====== Reading passage ======

Regex search on the content field - fscrawler

Hi!

I'm trying to use fscrawler to index my files and kibana to do a regex search in the contents field.
I'm very new to all this, but it seems that to do a regex search, first I need a keyword type field.

Am I right?
If yes, how would I achieve this?

I have tried changing the _settings.json file like so:

"content": {
        "type": "text",
        "fields": {
          "keyword": {
            "type": "keyword"
          }
      }
 }

and I did see the content.keyword field in the index_patterns page of kibana, but I dont see this field in the discovery results, and the regex search do not work.

I've tried some regex searches in fields that by default are of the type keyword (file-name) and in this fields the regex search work as expected.

What am I missing?

Thank you very much for your help and time :slight_smile:

Welcome to the forum @arielwb !
You need to change the mapping for the field, not the settings for the index. You can do that with a query:

PUT your-index-name/_mapping
{
  "properties": {
    "content": {
      "type": "text",
      "fields": {
          "keyword": {
            "type": "keyword"

======

Set task a:
Write out the records word for word, from the first line down to and including the line that contains "genus: Verbascum".

====== Listed records ======

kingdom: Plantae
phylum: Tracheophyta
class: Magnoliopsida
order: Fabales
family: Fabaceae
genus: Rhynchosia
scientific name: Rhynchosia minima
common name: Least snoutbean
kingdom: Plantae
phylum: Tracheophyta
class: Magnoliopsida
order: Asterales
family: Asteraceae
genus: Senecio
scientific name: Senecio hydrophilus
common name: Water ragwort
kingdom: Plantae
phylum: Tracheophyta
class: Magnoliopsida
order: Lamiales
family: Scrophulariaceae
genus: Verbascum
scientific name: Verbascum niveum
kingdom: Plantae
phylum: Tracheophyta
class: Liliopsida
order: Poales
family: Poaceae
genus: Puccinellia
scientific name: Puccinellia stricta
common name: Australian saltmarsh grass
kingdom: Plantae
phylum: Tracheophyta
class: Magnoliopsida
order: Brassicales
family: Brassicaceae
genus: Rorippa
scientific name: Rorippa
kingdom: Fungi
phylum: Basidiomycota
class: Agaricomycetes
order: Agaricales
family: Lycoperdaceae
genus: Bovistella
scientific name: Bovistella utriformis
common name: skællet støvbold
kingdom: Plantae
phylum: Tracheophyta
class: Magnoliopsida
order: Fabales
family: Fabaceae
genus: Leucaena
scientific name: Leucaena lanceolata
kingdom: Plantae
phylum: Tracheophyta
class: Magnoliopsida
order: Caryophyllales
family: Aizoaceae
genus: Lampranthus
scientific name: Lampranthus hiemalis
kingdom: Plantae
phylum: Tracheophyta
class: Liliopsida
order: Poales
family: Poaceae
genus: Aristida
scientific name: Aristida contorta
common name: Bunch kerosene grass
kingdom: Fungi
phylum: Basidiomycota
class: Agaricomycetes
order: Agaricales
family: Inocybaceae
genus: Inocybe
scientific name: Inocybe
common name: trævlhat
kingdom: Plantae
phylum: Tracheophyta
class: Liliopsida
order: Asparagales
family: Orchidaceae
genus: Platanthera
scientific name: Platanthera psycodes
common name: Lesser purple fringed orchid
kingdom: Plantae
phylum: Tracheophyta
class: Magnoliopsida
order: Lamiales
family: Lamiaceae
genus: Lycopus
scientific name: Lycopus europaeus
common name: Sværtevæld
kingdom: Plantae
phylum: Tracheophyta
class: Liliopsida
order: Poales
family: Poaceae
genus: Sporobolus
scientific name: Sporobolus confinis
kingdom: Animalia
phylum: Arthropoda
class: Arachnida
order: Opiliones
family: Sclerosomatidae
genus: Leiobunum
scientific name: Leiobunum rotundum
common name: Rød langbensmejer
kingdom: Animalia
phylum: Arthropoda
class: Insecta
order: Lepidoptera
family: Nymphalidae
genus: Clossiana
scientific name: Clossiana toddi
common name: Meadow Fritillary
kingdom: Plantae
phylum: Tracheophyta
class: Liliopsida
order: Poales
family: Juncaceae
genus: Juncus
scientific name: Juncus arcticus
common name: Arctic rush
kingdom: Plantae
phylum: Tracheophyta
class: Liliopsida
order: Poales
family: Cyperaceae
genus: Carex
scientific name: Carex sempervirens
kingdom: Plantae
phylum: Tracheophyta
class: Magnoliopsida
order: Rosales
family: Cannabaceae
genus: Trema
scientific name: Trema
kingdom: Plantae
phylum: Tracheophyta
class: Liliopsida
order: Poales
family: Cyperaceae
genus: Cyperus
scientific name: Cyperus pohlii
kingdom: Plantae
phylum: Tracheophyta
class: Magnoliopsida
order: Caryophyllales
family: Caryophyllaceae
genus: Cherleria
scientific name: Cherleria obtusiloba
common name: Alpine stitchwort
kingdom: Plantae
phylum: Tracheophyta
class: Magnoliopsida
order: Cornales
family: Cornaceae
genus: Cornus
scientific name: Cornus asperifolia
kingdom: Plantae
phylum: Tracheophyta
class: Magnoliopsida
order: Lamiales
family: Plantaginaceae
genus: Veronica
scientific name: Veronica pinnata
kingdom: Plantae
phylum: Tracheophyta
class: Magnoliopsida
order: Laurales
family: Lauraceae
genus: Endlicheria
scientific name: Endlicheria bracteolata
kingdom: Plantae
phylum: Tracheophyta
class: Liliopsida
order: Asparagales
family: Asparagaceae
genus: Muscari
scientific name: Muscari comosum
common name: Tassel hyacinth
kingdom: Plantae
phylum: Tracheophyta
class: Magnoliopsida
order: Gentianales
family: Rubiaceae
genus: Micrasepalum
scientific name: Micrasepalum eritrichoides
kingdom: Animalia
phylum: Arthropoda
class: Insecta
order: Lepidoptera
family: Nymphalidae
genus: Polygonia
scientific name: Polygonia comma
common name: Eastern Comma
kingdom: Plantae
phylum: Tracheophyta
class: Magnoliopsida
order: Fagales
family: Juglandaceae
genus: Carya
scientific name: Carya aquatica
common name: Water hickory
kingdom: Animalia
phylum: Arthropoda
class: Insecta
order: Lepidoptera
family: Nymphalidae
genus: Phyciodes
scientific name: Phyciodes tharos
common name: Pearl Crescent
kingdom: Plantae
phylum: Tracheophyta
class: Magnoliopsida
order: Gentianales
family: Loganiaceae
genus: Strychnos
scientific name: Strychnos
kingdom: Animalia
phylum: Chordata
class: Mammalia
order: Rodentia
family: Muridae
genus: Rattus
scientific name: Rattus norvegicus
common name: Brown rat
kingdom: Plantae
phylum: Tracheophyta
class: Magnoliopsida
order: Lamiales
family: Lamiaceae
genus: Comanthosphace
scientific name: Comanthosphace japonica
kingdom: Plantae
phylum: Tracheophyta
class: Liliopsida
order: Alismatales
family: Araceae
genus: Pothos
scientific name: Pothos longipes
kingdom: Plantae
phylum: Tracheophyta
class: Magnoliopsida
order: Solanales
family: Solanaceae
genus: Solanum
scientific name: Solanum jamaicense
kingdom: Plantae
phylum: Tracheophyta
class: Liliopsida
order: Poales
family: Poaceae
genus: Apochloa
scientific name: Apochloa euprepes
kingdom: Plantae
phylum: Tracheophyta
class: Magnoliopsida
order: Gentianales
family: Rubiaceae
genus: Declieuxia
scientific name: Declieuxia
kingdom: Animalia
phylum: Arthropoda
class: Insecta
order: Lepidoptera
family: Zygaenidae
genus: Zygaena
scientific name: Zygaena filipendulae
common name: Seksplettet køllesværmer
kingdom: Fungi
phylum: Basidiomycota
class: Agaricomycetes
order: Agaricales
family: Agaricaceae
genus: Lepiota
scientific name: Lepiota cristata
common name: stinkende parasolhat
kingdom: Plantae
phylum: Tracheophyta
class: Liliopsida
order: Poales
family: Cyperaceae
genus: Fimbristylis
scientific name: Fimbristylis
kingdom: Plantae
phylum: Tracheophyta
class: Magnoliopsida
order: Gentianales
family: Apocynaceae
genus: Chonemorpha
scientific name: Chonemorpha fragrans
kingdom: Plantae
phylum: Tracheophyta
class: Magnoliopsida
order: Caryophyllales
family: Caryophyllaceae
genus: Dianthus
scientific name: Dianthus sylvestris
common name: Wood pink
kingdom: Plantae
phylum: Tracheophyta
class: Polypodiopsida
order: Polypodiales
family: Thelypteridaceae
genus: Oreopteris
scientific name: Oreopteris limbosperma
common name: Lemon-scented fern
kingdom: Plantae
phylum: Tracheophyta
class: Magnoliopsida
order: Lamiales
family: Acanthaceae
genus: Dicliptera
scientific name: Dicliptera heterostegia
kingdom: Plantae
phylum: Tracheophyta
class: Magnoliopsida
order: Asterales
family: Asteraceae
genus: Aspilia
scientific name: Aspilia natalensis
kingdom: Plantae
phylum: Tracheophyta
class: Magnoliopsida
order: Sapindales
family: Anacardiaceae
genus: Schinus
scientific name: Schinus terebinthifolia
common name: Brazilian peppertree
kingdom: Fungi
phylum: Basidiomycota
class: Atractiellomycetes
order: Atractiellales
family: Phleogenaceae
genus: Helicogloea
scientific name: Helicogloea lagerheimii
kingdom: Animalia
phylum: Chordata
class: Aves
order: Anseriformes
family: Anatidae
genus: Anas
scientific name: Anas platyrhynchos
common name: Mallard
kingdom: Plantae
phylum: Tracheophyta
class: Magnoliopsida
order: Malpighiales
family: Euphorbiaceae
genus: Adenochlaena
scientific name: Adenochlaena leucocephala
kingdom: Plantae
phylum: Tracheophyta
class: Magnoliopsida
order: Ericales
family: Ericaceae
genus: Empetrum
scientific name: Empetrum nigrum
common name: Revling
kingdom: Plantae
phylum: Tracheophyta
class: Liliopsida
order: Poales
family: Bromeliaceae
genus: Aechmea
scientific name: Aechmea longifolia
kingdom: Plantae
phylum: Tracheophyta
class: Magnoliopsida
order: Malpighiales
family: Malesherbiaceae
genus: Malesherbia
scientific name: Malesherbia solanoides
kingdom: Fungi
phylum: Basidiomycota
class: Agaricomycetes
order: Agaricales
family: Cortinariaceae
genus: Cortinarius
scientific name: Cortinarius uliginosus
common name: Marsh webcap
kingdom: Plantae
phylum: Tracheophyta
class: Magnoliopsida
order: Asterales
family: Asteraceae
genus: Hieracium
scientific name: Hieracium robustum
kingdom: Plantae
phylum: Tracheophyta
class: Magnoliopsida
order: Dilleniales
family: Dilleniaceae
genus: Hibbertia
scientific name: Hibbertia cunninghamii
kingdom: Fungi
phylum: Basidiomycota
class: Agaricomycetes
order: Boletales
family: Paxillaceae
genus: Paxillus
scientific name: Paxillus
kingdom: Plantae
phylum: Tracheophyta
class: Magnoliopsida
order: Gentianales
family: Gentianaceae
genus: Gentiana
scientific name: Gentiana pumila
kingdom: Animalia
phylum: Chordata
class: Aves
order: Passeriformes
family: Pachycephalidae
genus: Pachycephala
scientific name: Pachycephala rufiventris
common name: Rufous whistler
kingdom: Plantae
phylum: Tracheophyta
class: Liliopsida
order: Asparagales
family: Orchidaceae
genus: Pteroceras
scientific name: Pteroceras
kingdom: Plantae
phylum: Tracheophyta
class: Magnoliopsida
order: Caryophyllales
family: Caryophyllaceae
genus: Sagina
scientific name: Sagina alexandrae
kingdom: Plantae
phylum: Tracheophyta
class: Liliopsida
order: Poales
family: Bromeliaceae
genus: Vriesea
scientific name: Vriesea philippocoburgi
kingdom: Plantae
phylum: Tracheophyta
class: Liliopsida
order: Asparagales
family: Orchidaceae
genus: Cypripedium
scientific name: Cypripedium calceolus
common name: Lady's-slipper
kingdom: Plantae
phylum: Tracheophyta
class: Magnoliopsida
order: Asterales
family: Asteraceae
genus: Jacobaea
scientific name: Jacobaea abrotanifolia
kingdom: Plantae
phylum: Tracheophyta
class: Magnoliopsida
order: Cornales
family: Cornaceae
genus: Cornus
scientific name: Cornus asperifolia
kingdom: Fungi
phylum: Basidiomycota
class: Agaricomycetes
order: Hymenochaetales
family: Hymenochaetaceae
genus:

======

Set task b:
Continue the forum thread about regex searching in fscrawler from the point where it stops.

Final result a:
kingdom: Plantae
phylum: Tracheophyta
class: Magnoliopsida
order: Fabales
family: Fabaceae
genus: Rhynchosia
scientific name: Rhynchosia minima
common name: Least snoutbean
kingdom: Plantae
phylum: Tracheophyta
class: Magnoliopsida
order: Asterales
family: Asteraceae
genus: Senecio
scientific name: Senecio hydrophilus
common name: Water ragwort
kingdom: Plantae
phylum: Tracheophyta
class: Magnoliopsida
order: Lamiales
family: Scrophulariaceae
genus: Verbascum

Final result b:
        }
      }
    }
  }
}

You will need to reindex your documents when changing a field's mapping. Here's a link to the docs to guide you.

Please note that the links to the documentation are for version 7.8 but you can change the version you need docs for on the right menu:

Thank you for the reply!
That helped a lot :slight_smile:

I managed to get it working doing it the "wrong" way and changing the settings for the index.
Yaaay!

Now I deleted everything to do it the right way (changing the mapping for the field) and I am running into another issue :frowning:

I changed the mapping for the field and reindex and now the field has a ignore_above property (I am assuming is the default value) witch is set to 256 and apparently that is too little for my use case.

I then changed the mapping another time, explicitly setting the ignore_above to 32766.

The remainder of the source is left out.